I immigrated to New York City from Russia with my family over 22 years ago. I’ve always loved New York and am settled here. What has always impressed me about this city is its impressive multifaceted qualities. It’s fast-paced, diverse, has a hard-working population, and some of the best talent found in any industry, whether it’s security, marketing, business, or finance. Our customers and prospective customers are here and it’s great to be able to take a 30-minute ride and speak to them in person. Despite Silicon Valley getting the majority of the start-up buzz, I think that New York is more advantageous for startups because that’s not the only thing the city focuses on. A location like Silicon Valley has startups with a lot of funding and the talent often shops around for the best salary or the best benefits. In New York, we’re able to secure the right talent because not only is everyone a competitive high performer, but they care about the work they do, rather than just how much they’re paid.
What’s your favorite rooftop bar in NYC to unwind?
The Gansevoort Park rooftop is my favorite location for a number of reasons. The location, the atmosphere, and the view is beautiful but there’s a personal reason why I enjoy it.

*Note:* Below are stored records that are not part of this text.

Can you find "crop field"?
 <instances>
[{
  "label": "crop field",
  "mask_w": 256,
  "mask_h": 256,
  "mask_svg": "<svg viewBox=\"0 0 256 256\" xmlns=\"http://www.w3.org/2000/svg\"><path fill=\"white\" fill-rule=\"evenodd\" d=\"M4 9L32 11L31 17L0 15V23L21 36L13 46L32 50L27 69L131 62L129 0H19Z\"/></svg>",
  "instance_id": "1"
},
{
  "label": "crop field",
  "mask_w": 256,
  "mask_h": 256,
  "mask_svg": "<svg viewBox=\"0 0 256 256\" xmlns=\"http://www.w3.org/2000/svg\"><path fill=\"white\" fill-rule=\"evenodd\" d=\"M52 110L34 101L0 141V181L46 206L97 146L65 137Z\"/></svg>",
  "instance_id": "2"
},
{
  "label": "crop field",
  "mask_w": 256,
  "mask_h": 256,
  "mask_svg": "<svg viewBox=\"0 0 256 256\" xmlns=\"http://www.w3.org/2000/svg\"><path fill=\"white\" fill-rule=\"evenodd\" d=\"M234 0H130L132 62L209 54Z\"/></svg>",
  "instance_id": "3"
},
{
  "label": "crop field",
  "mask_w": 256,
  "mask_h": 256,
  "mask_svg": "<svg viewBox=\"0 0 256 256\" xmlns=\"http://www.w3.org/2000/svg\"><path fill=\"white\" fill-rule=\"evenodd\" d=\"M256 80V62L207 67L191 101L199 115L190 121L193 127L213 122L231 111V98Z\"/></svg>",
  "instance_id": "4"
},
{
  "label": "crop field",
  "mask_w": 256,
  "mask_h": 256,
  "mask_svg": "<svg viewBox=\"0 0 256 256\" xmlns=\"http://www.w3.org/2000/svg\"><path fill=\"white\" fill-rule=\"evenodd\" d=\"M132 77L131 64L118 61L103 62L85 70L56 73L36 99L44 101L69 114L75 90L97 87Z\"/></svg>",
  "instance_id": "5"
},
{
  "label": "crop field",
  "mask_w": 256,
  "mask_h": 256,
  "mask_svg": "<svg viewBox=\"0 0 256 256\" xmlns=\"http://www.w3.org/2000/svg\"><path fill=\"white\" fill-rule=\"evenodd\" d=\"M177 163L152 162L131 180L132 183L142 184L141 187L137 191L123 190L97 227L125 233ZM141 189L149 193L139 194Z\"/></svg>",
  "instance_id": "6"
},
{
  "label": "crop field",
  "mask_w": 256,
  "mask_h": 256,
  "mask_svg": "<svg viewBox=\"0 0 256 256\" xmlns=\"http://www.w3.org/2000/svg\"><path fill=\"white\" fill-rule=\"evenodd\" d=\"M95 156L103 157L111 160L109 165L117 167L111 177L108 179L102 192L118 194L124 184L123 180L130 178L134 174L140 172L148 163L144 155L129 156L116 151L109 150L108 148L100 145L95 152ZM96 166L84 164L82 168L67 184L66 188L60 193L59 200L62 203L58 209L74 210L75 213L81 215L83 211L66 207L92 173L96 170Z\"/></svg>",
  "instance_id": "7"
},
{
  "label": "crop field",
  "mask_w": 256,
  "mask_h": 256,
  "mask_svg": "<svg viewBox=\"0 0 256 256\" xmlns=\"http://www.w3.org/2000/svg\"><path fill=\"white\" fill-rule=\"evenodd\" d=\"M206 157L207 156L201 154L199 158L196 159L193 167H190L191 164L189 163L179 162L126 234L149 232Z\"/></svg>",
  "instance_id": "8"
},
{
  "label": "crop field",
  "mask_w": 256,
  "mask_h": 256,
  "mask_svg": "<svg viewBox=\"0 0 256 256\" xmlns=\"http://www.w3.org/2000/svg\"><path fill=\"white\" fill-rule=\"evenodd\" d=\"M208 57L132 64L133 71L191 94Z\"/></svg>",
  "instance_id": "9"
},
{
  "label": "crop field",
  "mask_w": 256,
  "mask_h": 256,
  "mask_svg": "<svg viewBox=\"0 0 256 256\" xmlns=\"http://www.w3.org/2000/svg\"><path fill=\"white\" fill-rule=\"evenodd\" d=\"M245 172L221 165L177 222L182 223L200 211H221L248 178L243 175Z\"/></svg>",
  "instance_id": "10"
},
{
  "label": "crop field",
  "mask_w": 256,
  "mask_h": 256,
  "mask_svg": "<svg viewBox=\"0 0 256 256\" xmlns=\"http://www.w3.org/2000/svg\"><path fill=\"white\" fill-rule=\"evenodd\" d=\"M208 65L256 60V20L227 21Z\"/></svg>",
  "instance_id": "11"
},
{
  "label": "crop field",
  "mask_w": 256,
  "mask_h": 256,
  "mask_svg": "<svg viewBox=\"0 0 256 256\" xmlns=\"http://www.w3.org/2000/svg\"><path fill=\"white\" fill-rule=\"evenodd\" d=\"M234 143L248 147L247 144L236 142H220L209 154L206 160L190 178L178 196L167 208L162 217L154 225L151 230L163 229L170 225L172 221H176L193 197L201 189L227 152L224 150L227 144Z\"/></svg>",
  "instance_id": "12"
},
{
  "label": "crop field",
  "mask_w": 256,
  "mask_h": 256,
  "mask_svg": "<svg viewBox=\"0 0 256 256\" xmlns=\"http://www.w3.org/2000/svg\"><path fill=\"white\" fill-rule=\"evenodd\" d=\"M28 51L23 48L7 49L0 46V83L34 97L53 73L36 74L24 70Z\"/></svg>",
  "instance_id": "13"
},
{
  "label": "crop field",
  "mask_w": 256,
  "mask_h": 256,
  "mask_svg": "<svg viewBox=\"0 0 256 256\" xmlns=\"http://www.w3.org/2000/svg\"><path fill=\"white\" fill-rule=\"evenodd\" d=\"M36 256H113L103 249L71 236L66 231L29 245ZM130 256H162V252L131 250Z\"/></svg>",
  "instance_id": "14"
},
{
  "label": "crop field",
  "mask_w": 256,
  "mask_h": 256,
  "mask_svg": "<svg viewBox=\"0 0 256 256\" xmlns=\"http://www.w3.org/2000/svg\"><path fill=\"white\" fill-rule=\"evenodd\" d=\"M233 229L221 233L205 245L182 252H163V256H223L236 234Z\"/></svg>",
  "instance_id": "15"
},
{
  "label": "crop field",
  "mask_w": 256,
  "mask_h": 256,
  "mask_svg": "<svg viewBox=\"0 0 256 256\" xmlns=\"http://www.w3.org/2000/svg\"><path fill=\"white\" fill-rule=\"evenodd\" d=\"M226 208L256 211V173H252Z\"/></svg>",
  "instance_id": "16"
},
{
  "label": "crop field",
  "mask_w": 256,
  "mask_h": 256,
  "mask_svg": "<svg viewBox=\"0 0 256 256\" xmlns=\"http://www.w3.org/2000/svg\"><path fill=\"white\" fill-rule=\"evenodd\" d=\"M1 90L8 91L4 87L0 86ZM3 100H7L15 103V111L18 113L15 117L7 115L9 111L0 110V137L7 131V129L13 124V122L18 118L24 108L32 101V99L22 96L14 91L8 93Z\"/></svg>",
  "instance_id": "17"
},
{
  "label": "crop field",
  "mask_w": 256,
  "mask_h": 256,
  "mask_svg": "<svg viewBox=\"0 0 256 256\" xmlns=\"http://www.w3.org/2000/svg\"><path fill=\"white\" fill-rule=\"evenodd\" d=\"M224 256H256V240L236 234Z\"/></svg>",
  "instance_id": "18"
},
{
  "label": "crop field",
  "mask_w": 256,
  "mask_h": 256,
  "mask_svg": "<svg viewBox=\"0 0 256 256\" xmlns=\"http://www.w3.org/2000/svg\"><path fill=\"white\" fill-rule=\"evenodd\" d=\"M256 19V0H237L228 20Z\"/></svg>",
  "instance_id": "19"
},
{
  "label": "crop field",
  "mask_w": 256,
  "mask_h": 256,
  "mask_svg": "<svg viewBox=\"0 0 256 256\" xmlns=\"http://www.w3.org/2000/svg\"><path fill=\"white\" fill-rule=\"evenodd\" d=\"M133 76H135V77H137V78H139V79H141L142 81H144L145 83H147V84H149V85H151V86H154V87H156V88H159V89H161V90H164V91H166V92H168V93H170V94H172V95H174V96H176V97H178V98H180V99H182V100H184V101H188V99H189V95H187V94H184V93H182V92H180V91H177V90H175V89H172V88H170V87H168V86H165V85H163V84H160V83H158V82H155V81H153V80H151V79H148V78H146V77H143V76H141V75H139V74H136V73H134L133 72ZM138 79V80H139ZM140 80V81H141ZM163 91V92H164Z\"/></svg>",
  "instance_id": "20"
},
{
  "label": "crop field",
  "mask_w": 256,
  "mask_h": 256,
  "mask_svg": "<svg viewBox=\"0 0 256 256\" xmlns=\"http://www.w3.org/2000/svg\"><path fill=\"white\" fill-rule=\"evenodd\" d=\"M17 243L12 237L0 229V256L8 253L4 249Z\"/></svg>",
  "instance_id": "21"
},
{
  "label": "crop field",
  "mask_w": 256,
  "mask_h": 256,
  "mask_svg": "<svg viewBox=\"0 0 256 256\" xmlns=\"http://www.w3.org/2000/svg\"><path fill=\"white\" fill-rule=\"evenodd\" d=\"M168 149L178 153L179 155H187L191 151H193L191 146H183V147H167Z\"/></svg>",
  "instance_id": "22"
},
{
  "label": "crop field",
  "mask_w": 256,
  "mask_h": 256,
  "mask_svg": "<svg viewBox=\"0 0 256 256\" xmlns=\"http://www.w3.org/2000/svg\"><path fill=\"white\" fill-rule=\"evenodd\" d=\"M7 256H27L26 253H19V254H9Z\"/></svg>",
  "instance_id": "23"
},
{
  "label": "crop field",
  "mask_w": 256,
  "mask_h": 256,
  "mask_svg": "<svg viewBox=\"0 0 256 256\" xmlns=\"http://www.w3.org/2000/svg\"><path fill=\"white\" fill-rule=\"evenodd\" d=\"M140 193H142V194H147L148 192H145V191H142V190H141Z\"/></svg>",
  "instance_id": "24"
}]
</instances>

I’ve always had a fear of heights, and the Gansevoort Hotel has glass tiles on its floors where you can sit down, have your drink, and then look down at the street. That always made me uncomfortable but I knew I had to get over it. I believe that pushing yourself outside the edge of your comfort zone is how you become a better person and a successful person. I used to work there and I would always force myself to sit over the glass tiles, have a coffee, get uncomfortable, even scared, and get over my discomfort. This is what drives me to make difficult decisions and take risks. It’s all about balancing how far you push yourself past the edge of comfort. That’s why I resigned as a CTO and started SecurityScorecard. It was scary, but it was important.
Now, the Gansevoort is my favorite rooftop bar.